Problem details:
Could you rename "common name" to "vernacular name" in the entries from the first line through the line containing "scientific name: Caiman yacare", leaving everything else unchanged?

Entries from a collection
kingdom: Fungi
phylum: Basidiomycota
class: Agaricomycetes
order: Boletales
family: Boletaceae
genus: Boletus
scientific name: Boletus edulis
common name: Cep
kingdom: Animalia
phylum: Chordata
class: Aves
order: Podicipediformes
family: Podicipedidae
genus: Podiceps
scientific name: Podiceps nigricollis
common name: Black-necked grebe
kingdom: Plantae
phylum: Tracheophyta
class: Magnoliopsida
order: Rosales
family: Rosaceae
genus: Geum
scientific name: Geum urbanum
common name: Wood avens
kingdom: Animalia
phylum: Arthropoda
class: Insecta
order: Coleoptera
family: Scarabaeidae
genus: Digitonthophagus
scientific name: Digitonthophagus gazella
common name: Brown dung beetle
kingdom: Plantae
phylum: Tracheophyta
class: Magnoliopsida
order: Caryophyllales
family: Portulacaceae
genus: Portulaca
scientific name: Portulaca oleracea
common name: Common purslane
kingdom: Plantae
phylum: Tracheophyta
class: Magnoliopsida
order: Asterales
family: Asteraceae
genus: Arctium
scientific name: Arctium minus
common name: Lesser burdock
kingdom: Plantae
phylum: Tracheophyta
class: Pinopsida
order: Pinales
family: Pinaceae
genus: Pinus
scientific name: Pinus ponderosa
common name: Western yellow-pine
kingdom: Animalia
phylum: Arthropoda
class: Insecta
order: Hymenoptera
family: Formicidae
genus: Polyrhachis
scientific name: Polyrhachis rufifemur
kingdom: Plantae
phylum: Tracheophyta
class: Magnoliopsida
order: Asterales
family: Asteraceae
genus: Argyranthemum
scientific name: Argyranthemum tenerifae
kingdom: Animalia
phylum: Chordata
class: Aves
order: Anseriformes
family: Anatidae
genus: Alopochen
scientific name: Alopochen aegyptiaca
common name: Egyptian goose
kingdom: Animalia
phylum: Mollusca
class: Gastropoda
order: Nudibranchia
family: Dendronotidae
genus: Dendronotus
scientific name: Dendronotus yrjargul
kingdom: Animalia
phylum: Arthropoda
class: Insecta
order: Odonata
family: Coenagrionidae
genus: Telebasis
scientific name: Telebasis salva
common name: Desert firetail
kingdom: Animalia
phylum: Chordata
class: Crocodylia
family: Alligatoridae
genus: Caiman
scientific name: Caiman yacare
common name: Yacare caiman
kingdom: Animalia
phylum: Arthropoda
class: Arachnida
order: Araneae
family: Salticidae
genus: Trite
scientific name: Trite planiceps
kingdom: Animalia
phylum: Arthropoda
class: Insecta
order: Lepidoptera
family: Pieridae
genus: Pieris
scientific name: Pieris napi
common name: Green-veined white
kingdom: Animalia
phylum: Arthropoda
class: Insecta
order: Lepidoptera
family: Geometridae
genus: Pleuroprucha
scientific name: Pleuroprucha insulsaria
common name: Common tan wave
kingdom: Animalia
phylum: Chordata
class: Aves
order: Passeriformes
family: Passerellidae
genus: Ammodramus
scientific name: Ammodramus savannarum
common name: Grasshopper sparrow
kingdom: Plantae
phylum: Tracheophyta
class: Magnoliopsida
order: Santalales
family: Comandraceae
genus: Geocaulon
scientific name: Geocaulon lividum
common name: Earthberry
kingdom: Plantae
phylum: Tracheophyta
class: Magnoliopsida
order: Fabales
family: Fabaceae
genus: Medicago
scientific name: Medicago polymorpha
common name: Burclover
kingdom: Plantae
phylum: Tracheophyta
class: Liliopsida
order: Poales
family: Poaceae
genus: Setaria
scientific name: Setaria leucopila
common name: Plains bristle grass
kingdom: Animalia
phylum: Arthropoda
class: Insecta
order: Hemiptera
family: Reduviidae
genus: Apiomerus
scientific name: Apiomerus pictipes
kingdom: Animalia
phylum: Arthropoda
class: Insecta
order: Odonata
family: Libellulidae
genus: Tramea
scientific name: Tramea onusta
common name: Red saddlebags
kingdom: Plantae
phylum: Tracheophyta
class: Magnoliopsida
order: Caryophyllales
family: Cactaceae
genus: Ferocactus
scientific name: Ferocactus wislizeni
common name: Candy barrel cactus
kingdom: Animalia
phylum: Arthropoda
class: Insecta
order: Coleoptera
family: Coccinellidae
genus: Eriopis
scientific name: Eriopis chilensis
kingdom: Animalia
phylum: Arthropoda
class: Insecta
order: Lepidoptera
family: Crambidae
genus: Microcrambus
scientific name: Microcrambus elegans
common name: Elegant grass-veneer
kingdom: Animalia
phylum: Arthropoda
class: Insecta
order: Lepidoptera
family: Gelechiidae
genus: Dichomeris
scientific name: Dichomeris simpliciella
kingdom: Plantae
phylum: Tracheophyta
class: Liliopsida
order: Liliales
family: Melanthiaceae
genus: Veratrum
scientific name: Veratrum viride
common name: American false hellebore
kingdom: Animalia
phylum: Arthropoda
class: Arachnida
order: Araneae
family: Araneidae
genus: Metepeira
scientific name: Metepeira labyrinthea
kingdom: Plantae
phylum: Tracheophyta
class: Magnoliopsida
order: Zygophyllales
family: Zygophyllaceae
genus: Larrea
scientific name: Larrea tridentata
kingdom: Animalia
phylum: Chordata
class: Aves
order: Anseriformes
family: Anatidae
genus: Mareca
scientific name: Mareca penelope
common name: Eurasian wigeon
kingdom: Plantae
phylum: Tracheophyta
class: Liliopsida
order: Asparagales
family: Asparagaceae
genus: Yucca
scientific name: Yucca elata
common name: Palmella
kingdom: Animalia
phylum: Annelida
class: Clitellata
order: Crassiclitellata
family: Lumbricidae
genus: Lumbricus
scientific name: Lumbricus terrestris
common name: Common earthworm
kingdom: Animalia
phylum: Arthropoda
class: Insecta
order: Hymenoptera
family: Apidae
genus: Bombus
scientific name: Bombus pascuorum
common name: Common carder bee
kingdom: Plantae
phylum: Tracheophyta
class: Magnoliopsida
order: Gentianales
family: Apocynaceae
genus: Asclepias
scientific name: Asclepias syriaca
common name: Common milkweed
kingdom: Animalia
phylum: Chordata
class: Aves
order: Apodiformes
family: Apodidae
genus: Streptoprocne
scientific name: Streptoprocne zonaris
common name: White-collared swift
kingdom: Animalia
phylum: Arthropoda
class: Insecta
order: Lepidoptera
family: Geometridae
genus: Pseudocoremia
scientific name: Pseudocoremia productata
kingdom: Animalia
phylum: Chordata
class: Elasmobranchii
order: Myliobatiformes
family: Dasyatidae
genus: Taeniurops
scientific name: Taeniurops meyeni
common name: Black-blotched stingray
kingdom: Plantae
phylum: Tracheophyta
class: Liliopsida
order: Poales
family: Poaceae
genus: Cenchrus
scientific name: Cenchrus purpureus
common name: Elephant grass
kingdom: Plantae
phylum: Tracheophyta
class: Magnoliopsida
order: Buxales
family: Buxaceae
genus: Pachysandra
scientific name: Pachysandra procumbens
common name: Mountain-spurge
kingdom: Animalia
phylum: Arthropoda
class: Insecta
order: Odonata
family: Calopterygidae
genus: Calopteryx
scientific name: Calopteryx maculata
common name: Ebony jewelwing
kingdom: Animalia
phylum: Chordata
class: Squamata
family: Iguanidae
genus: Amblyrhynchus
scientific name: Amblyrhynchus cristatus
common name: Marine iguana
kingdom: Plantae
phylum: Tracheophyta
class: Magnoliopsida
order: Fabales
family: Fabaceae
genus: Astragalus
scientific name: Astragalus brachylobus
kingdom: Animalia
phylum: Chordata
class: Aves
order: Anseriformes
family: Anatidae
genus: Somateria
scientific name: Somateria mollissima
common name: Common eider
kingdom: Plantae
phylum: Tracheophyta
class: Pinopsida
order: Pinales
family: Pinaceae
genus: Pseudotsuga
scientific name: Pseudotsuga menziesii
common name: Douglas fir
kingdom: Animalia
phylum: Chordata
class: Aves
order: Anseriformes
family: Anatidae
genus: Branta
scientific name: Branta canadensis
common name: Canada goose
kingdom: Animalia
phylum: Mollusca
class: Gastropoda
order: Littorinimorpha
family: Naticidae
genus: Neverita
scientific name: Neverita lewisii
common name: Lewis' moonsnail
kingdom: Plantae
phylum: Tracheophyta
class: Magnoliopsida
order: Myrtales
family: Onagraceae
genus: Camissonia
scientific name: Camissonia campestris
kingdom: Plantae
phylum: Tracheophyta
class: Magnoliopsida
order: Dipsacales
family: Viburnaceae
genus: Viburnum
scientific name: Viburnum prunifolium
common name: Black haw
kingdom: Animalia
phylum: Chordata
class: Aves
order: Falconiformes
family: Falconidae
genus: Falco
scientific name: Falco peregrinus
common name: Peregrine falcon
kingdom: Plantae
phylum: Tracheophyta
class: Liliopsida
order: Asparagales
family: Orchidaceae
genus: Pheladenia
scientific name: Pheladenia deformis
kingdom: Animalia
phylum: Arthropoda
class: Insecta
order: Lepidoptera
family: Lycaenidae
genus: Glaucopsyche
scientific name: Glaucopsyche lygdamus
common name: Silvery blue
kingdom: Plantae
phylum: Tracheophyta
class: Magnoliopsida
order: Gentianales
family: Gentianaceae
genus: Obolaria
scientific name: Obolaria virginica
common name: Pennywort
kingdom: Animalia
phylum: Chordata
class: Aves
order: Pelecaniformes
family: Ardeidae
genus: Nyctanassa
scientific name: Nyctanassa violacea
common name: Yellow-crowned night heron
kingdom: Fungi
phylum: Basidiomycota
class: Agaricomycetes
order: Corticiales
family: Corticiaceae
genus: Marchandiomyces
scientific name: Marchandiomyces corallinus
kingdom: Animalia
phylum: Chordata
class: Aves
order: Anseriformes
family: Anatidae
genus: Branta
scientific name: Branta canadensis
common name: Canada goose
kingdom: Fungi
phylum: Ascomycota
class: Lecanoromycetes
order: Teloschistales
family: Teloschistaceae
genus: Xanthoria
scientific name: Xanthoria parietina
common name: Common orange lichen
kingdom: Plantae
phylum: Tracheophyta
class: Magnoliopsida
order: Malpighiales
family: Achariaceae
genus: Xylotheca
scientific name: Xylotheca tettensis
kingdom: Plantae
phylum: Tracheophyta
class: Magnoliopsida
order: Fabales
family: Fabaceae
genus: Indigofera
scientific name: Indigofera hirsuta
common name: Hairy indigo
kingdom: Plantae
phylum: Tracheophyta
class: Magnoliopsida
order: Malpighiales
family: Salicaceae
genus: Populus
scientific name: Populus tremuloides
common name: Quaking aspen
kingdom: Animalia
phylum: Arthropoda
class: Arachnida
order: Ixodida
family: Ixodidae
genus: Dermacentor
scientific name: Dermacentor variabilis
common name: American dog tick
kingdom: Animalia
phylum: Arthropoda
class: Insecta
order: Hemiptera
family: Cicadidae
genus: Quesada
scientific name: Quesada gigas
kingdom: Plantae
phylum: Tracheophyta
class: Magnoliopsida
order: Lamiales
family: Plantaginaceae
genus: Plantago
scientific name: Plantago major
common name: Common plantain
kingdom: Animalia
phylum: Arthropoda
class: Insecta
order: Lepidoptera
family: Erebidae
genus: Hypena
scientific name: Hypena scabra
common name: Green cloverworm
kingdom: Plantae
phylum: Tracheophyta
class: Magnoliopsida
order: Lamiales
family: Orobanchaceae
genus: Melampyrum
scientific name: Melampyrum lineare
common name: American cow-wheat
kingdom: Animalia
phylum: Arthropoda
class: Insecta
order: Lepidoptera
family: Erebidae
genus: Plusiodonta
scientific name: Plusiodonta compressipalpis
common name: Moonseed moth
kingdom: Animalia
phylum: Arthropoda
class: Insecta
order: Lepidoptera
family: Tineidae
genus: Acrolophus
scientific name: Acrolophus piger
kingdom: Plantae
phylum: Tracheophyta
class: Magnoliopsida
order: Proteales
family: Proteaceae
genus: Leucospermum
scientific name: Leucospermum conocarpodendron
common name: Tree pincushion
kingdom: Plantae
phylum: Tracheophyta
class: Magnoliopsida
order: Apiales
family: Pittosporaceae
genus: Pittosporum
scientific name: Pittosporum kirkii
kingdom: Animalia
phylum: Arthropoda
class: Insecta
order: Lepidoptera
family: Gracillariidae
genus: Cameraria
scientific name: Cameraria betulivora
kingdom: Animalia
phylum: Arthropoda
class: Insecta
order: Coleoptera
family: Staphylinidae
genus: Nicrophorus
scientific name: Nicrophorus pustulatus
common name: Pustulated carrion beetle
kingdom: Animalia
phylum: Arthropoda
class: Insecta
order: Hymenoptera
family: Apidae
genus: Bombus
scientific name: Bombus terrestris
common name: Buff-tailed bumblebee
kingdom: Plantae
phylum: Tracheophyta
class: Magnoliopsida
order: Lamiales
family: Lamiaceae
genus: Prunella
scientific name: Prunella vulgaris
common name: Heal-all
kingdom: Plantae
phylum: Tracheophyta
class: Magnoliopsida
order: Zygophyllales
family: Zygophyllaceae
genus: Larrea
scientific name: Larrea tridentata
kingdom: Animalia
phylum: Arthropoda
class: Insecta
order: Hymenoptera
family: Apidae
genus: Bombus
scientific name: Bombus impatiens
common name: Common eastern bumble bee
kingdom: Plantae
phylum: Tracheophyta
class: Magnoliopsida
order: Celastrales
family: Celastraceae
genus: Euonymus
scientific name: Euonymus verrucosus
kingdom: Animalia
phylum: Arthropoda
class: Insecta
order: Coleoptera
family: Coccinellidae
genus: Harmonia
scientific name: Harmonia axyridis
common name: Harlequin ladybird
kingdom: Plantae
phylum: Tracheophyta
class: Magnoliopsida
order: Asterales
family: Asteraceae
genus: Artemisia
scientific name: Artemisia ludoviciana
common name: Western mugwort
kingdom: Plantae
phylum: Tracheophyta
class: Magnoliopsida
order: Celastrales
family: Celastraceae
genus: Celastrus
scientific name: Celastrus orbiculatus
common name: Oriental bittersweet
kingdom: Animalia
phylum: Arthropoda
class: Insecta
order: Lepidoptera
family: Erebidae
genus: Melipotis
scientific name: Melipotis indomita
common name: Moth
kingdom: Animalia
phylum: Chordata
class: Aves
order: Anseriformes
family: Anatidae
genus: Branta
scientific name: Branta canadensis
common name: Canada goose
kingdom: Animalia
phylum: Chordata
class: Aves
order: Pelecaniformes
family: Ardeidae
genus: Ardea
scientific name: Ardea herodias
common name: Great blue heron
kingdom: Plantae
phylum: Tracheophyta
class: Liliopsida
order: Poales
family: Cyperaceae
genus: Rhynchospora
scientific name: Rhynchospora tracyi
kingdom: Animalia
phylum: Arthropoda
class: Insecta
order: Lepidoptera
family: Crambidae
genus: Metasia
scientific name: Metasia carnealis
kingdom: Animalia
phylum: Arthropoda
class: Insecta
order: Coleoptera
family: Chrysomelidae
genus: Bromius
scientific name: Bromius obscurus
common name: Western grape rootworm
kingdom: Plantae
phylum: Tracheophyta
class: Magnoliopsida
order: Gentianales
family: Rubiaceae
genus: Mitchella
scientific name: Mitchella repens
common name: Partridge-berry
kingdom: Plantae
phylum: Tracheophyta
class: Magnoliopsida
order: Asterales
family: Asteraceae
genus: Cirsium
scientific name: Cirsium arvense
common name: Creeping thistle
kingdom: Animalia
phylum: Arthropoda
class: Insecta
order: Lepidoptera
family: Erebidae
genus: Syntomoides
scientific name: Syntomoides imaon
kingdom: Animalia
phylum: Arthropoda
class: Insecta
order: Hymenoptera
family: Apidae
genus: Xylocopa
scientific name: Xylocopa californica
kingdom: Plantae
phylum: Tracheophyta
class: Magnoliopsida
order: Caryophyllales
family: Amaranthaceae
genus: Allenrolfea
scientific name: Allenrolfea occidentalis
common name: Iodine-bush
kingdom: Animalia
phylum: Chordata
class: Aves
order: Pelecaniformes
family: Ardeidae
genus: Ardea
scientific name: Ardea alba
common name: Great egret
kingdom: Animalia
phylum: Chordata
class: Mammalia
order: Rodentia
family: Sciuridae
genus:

Response:
kingdom: Fungi
phylum: Basidiomycota
class: Agaricomycetes
order: Boletales
family: Boletaceae
genus: Boletus
scientific name: Boletus edulis
vernacular name: Cep
kingdom: Animalia
phylum: Chordata
class: Aves
order: Podicipediformes
family: Podicipedidae
genus: Podiceps
scientific name: Podiceps nigricollis
vernacular name: Black-necked grebe
kingdom: Plantae
phylum: Tracheophyta
class: Magnoliopsida
order: Rosales
family: Rosaceae
genus: Geum
scientific name: Geum urbanum
vernacular name: Wood avens
kingdom: Animalia
phylum: Arthropoda
class: Insecta
order: Coleoptera
family: Scarabaeidae
genus: Digitonthophagus
scientific name: Digitonthophagus gazella
vernacular name: Brown dung beetle
kingdom: Plantae
phylum: Tracheophyta
class: Magnoliopsida
order: Caryophyllales
family: Portulacaceae
genus: Portulaca
scientific name: Portulaca oleracea
vernacular name: Common purslane
kingdom: Plantae
phylum: Tracheophyta
class: Magnoliopsida
order: Asterales
family: Asteraceae
genus: Arctium
scientific name: Arctium minus
vernacular name: Lesser burdock
kingdom: Plantae
phylum: Tracheophyta
class: Pinopsida
order: Pinales
family: Pinaceae
genus: Pinus
scientific name: Pinus ponderosa
vernacular name: Western yellow-pine
kingdom: Animalia
phylum: Arthropoda
class: Insecta
order: Hymenoptera
family: Formicidae
genus: Polyrhachis
scientific name: Polyrhachis rufifemur
kingdom: Plantae
phylum: Tracheophyta
class: Magnoliopsida
order: Asterales
family: Asteraceae
genus: Argyranthemum
scientific name: Argyranthemum tenerifae
kingdom: Animalia
phylum: Chordata
class: Aves
order: Anseriformes
family: Anatidae
genus: Alopochen
scientific name: Alopochen aegyptiaca
vernacular name: Egyptian goose
kingdom: Animalia
phylum: Mollusca
class: Gastropoda
order: Nudibranchia
family: Dendronotidae
genus: Dendronotus
scientific name: Dendronotus yrjargul
kingdom: Animalia
phylum: Arthropoda
class: Insecta
order: Odonata
family: Coenagrionidae
genus: Telebasis
scientific name: Telebasis salva
vernacular name: Desert firetail
kingdom: Animalia
phylum: Chordata
class: Crocodylia
family: Alligatoridae
genus: Caiman
scientific name: Caiman yacare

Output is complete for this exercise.